What is needed
Which lines of the records below contain the string "Jakarta", with case counting? Return each such line in full.

┄┄┄┄┄┄┄┄┄┄┄┄┄┄┄┄┄┄┄┄

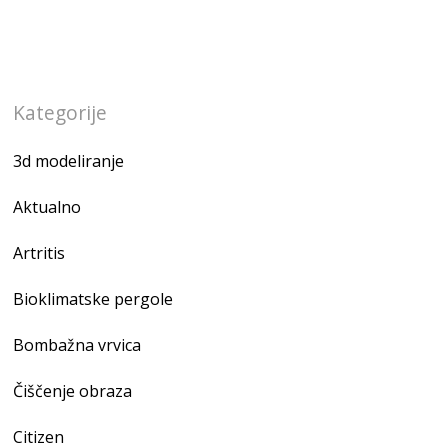
Kategorije
3d modeliranje
Aktualno
Artritis
Bioklimatske pergole
Bombažna vrvica
Čiščenje obraza
Citizen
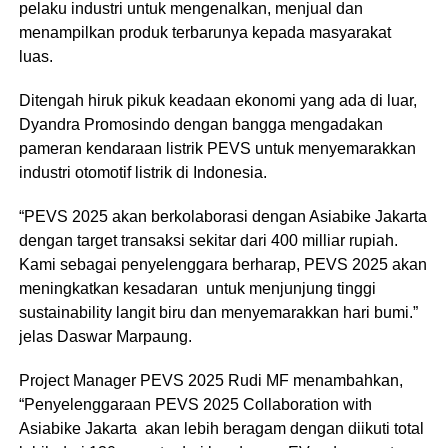
pelaku industri untuk mengenalkan, menjual dan
menampilkan produk terbarunya kepada masyarakat
luas.
Ditengah hiruk pikuk keadaan ekonomi yang ada di luar,
Dyandra Promosindo dengan bangga mengadakan
pameran kendaraan listrik PEVS untuk menyemarakkan
industri otomotif listrik di Indonesia.
“PEVS 2025 akan berkolaborasi dengan Asiabike Jakarta
dengan target transaksi sekitar dari 400 milliar rupiah.
Kami sebagai penyelenggara berharap, PEVS 2025 akan
meningkatkan kesadaran untuk menjunjung tinggi
sustainability langit biru dan menyemarakkan hari bumi.”
jelas Daswar Marpaung.
Project Manager PEVS 2025 Rudi MF menambahkan,
“Penyelenggaraan PEVS 2025 Collaboration with
Asiabike Jakarta akan lebih beragam dengan diikuti total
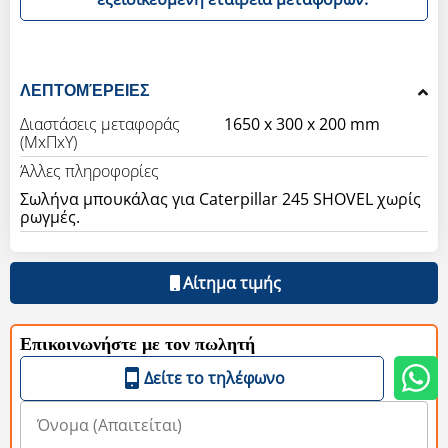
ΛΕΠΤΟΜΈΡΕΙΕΣ
Διαστάσεις μεταφοράς
1650 x 300 x 200 mm
(ΜxΠxΥ)
Άλλες πληροφορίες
Σωλήνα μπουκάλας για Caterpillar 245 SHOVEL χωρίς
ρωγμές.
Αίτημα τιμής
Επικοινωνήστε με τον πωλητή
Δείτε το τηλέφωνο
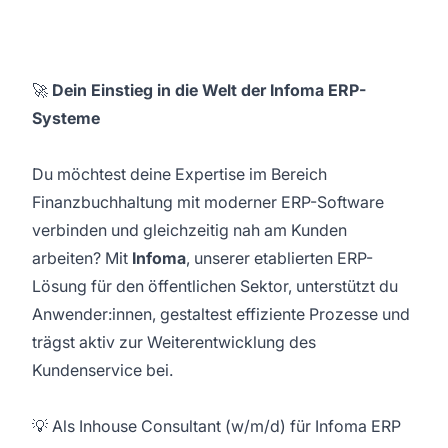
🚀
Dein Einstieg in die Welt der Infoma ERP-
Systeme
Du möchtest deine Expertise im Bereich
Finanzbuchhaltung mit moderner ERP-Software
verbinden und gleichzeitig nah am Kunden
arbeiten? Mit
Infoma
, unserer etablierten ERP-
Lösung für den öffentlichen Sektor, unterstützt du
Anwender:innen, gestaltest effiziente Prozesse und
trägst aktiv zur Weiterentwicklung des
Kundenservice bei.
💡 Als Inhouse Consultant (w/m/d) für Infoma ERP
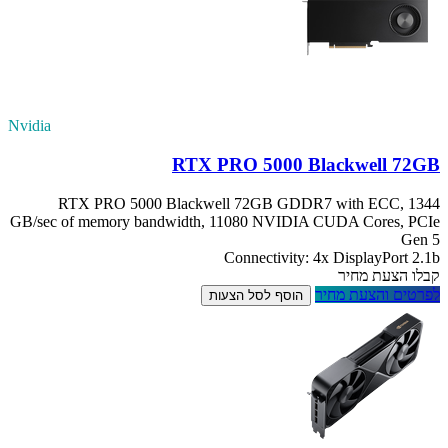
Nvidia
RTX PRO 5000 Blackwell 72GB
RTX PRO 5000 Blackwell 72GB GDDR7 with ECC, 1344
GB/sec of memory bandwidth, 11080 NVIDIA CUDA Cores, PCIe
Gen 5
Connectivity: 4x DisplayPort 2.1b
קבלו הצעת מחיר
לפרטים והצעת מחיר
הוסף לסל הצעות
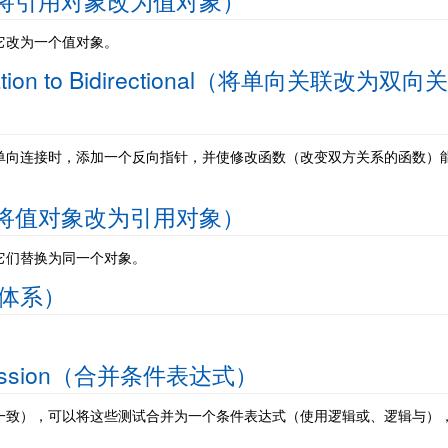
Value（将引用对象改为值对象）
它改为一个值对象。
ociation to Bidirectional（将单向关联改为双向关
单向连接时，添加一个反向指针，并使修改函数（改变双方关系的函数）
rence（将值对象改为引用对象）
它们替换为同一个对象。
继承体系）
。
 Expression（合并条件表达式）
一致），可以将这些测试合并为一个条件表达式（使用逻辑或、逻辑与）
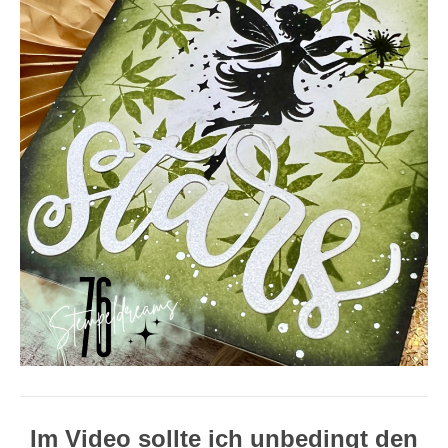
Im Video sollte ich unbedingt den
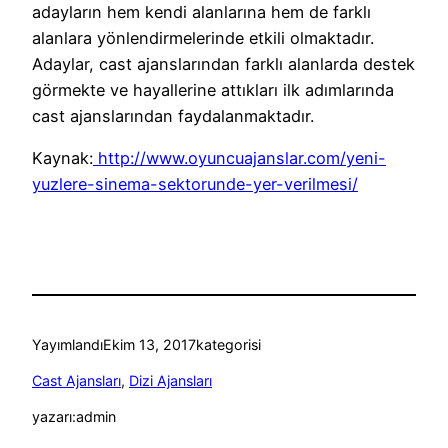
adayların hem kendi alanlarına hem de farklı
alanlara yönlendirmelerinde etkili olmaktadır.
Adaylar, cast ajanslarından farklı alanlarda destek
görmekte ve hayallerine attıkları ilk adımlarında
cast ajanslarından faydalanmaktadır.
Kaynak:
http://www.oyuncuajanslar.com/yeni-
yuzlere-sinema-sektorunde-yer-verilmesi/
Yayımlandı
Ekim 13, 2017
kategorisi
Cast Ajansları
, 
Dizi Ajansları
yazarı:
admin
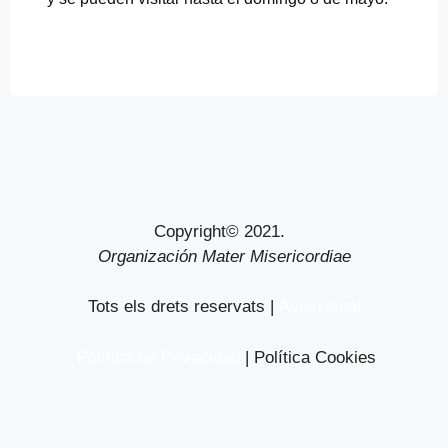
Copyright© 2021.
Organización Mater Misericordiae
Tots els drets reservats |
Aviso legal
Política de Privacidad
| Política Cookies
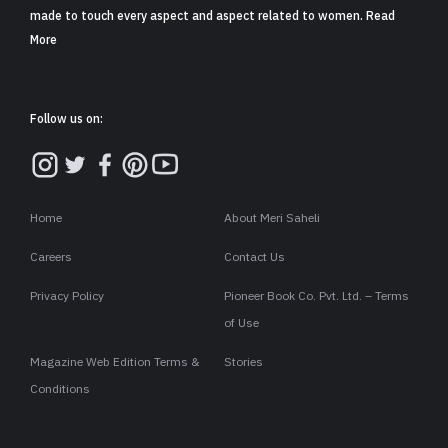
made to touch every aspect and aspect related to women. Read
More
Follow us on:
Home
About Meri Saheli
Careers
Contact Us
Privacy Policy
Pioneer Book Co. Pvt. Ltd. – Terms
of Use
Magazine Web Edition Terms &
Stories
Conditions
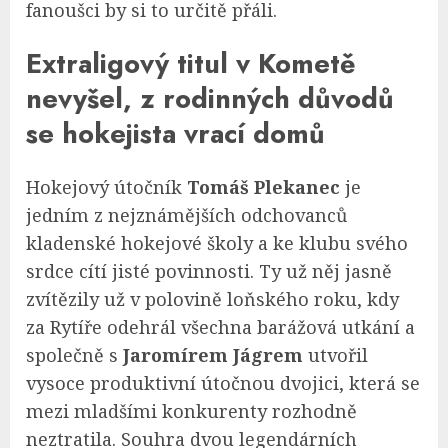
fanoušci by si to určitě přáli.
Extraligový titul v Kometě
nevyšel, z rodinných důvodů
se hokejista vrací domů
Hokejový útočník
Tomáš Plekanec
je
jedním z nejznámějších odchovanců
kladenské hokejové školy a ke klubu svého
srdce cítí jisté povinnosti. Ty už něj jasně
zvítězily už v polovině loňského roku, kdy
za Rytíře odehrál všechna barážová utkání a
společně s
Jaromírem Jágrem
utvořil
vysoce produktivní útočnou dvojici, která se
mezi mladšími konkurenty rozhodně
neztratila. Souhra dvou legendárních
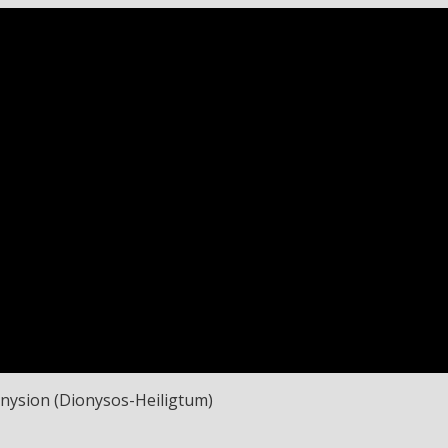
nysion (Dionysos-Heiligtum)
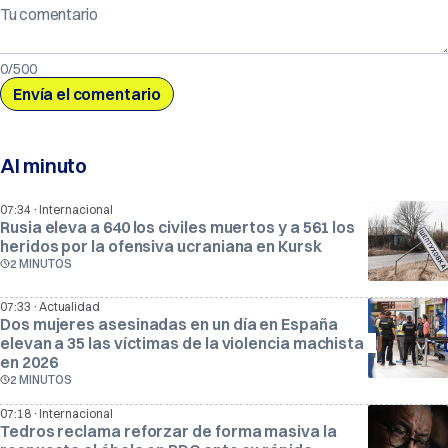
Tu comentario
0/500
Al minuto
·
07:34
Internacional
Rusia eleva a 640 los civiles muertos y a 561 los
heridos por la ofensiva ucraniana en Kursk
2 MINUTOS
·
07:33
Actualidad
Dos mujeres asesinadas en un día en España
elevan a 35 las víctimas de la violencia machista
en 2026
2 MINUTOS
·
07:18
Internacional
Tedros reclama reforzar de forma masiva la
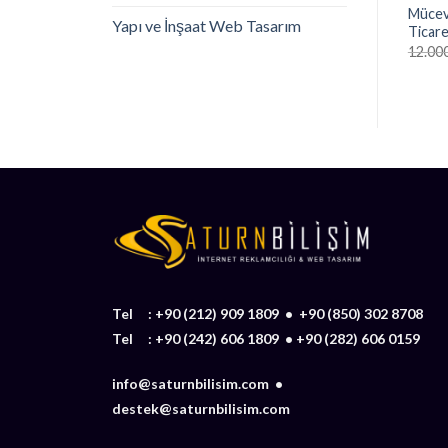
Mücevh
Yapı ve İnşaat Web Tasarım
Ticare
12.00
Tel :
+90 (212) 909 1809
•
+90 (850) 302 8708
Tel :
+90 (242) 606 1809
•
+90 (282) 606 0159
info@saturnbilisim.com •
destek@saturnbilisim.com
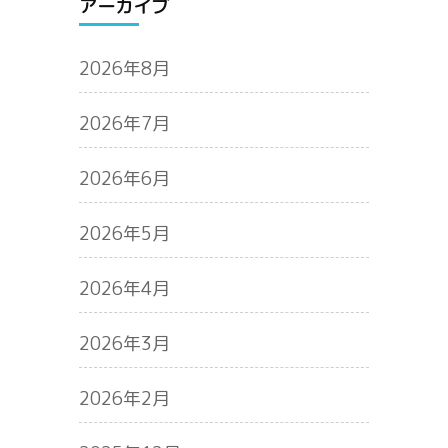
アーカイブ
2026年8月
2026年7月
2026年6月
2026年5月
2026年4月
2026年3月
2026年2月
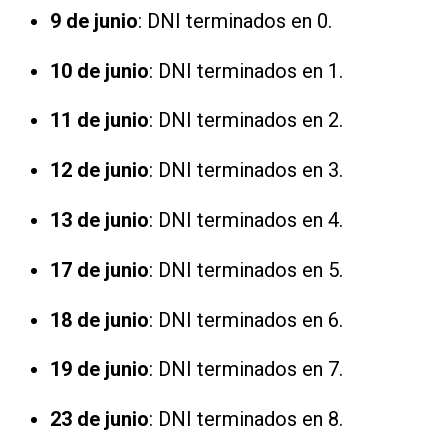
9 de junio
: DNI terminados en 0.
10 de junio
: DNI terminados en 1.
11 de junio
: DNI terminados en 2.
12 de junio
: DNI terminados en 3.
13 de junio
: DNI terminados en 4.
17 de junio
: DNI terminados en 5.
18 de junio
: DNI terminados en 6.
19 de junio
: DNI terminados en 7.
23 de junio
: DNI terminados en 8.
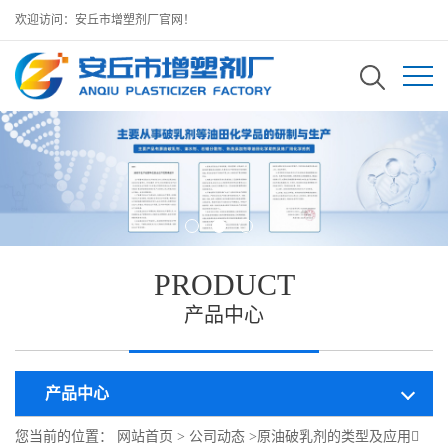
欢迎访问：安丘市增塑剂厂官网！
PRODUCT
产品中心
产品中心
您当前的位置：
网站首页
>
公司动态
>
原油破乳剂的类型及应用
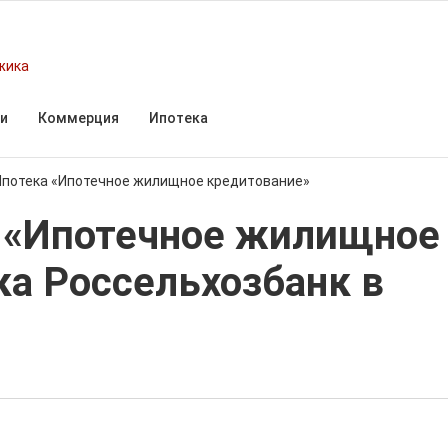
жика
и
Коммерция
Ипотека
Ипотека «Ипотечное жилищное кредитование»
 «Ипотечное жилищное
ка Россельхозбанк в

┄┄┄┄┄┄┄┄┄┄┄┄┄┄┄┄┄┄┄┄

Completed exercise
“PEVS 2025 akan berkolaborasi dengan Asiabike Jakarta
Asiabike Jakarta akan lebih beragam dengan diikuti total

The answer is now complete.